A emenda de relator,
vale lembrar, começou a ser utilizada em 2019 para direcionar recursos para
municípios e existiu até 2022, quando o STF a declarou inconstitucional. Em
2023, as emendas de comissão do Congresso tomaram o lugar delas e passaram a
fazer a destinação vultuosa de verbas do Orçamento federal por indicação
política. Seja qual for a modalidade, o problema de origem é o mesmo: a falta
de transparência. O parlamentar que decidiu pelo uso do dinheiro não é
divulgado nos canais de acesso à informação do governo e do Legislativo. Além
disso, há casos sendo investigados de desvios e má aplicação dos valores.
Por meio de visitas
presenciais, os técnicos da CGU avaliaram obras, equipamentos, veículos e
outros bens adquiridos com os recursos das emendas. Os resultados são
alarmantes. Das 256 obras auditadas, 39% não haviam sequer sido iniciadas, 5%
estavam paralisadas e apenas 27% tinham sido concluídas. O quadro é ainda
mais desolador se considerada apenas a educação básica: das 37 obras objeto das
emendas, 29 ainda não tinham começado.
A controladoria também
analisou os repasses para as entidades do terceiro setor, com foco nas 26
organizações que receberam o maior volume de empenhos ou pagamentos em 2024.

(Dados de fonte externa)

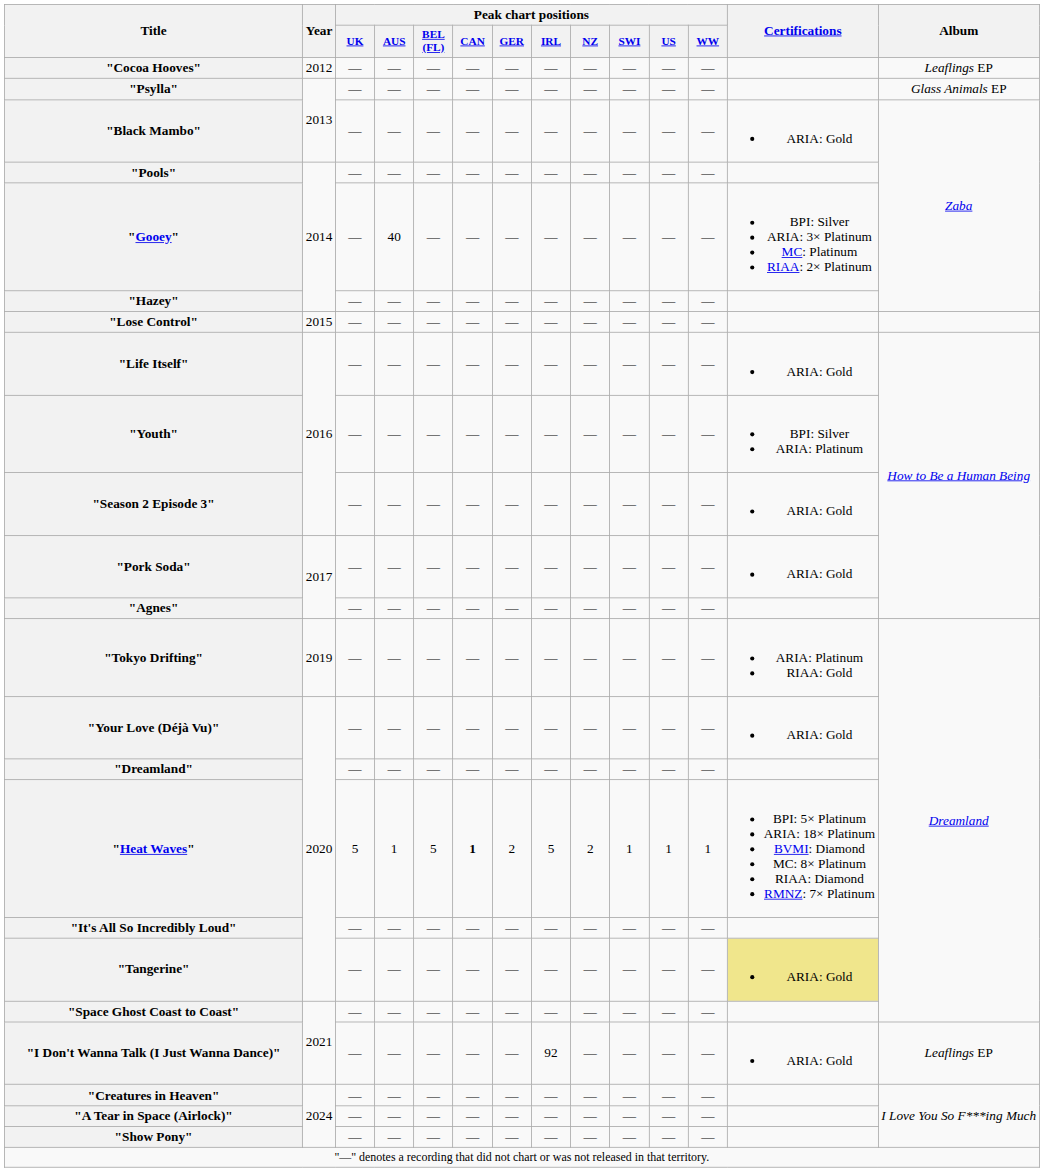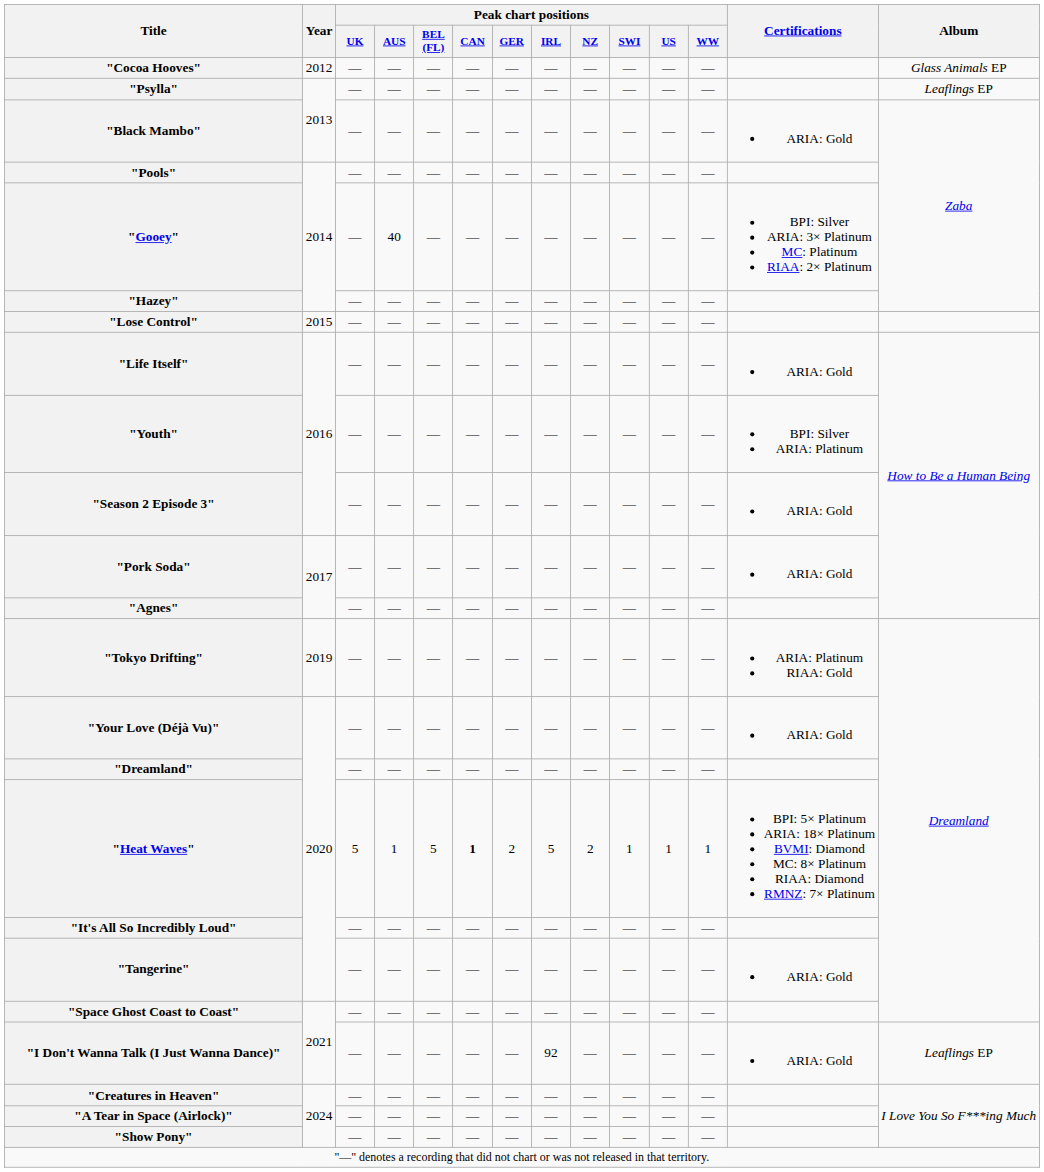"Cocoa Hooves" | Album: Leaflings EP -> Glass Animals EP
"Psylla" | Album: Glass Animals EP -> Leaflings EP
"Tangerine" | Certifications: khaki background -> no background
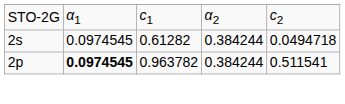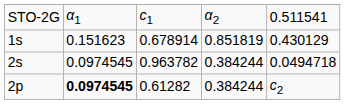STO-2G | column 5: c2 -> 0.511541
+ row: 1s | 0.151623 | 0.678914 | 0.851819 | 0.430129
2s | column 3: 0.61282 -> 0.963782
2p | column 3: 0.963782 -> 0.61282
2p | column 5: 0.511541 -> c2
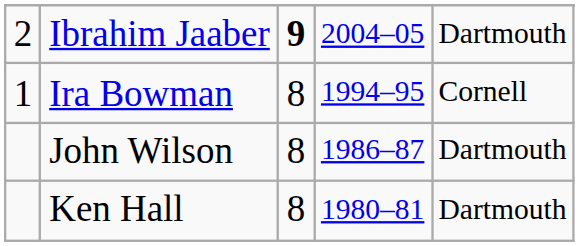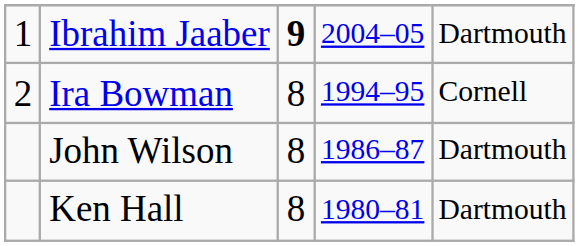Ibrahim Jaaber | column 1: 2 -> 1
Ira Bowman | column 1: 1 -> 2
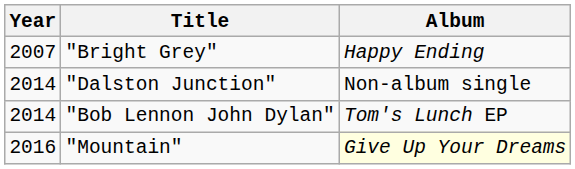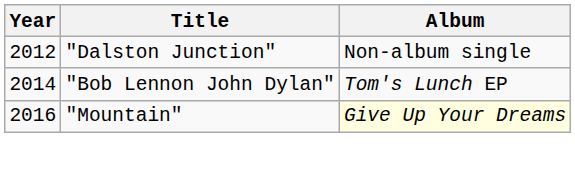- row: 2007 | "Bright Grey" | Happy Ending
"Dalston Junction" | Year: 2014 -> 2012
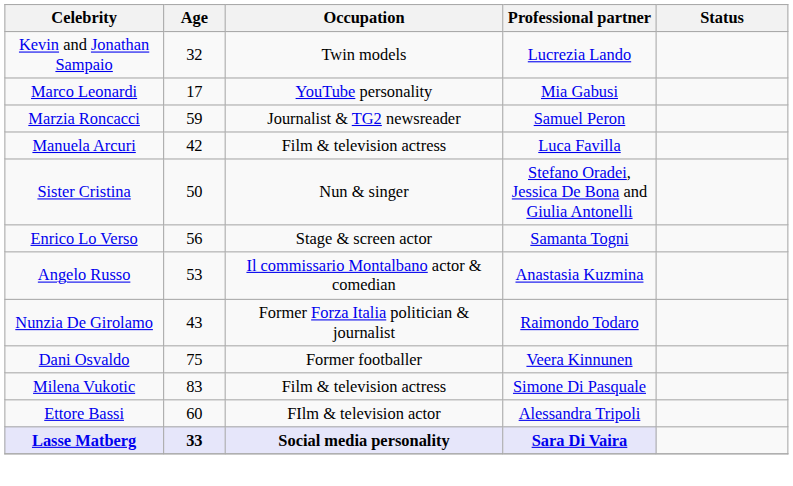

Somente quatro delas haviam apresentado informações do uso do dinheiro com a
publicização adequada, considerando os critérios de acessibilidade, clareza,
detalhamento e completude; nove forneceram dados de forma incompleta e metade
delas não foram transparentes ou não divulgaram informações. A partir dessa
análise, o ministro Dino suspendeu os repasses a essas 13 últimas organizações.
Por iniciativa própria,
o Tribunal de Contas do Estado de São Paulo também deu a sua contribuição ao
esforço fiscalizatório. No fim do ano passado, a corte paulista aplicou um
questionário aos 644 municípios sob sua jurisdição, referentes a verbas
federais e estaduais recebidas por meio das chamadas emendas Pix, no período
de janeiro de 2020 a agosto de 2024.
Oficialmente chamada de
transferência especial, essa modalidade de destina recursos diretamente para o
caixa das prefeituras, sem que o deputado tenha de indicar onde o recurso será
usado nem o prefeito dizer onde o gastou. A falta de controle, desnecessário
dizer, abre brechas para desvios e fraudes.
A análise do tribunal
revelou, por exemplo, que no final de agosto, os municípios paulistas
acumulavam, parados em contas bancárias, R$ 831 milhões oriundos das emendas
Pix, um indício de ineficiência na gestão desses recursos.
Foram verificadas também
falhas na publicização da execução dos recursos, uma vez que 44% dos municípios
não dispõem de um link no Portal da Transparência que detalha os valores
recebidos. Além disso, em uma a cada três cidades, a aplicação desse dinheiro
não foi submetida à fiscalização do controle interno do município.
Vistos em conjunto,
esses dados deixam claro a importância cada vez maior que os órgãos de controle
interno e externo da administração pública têm no contexto atual. O aumento
recente do poder do Congresso, turbinado pelas emendas parlamentares, somado à
falta de transparência de parte considerável desses recursos, impõe a
necessidade de uma vigilância reforçada sobre essas destinações. Trata-se,
afinal, do bom uso de um dinheiro que é de todos.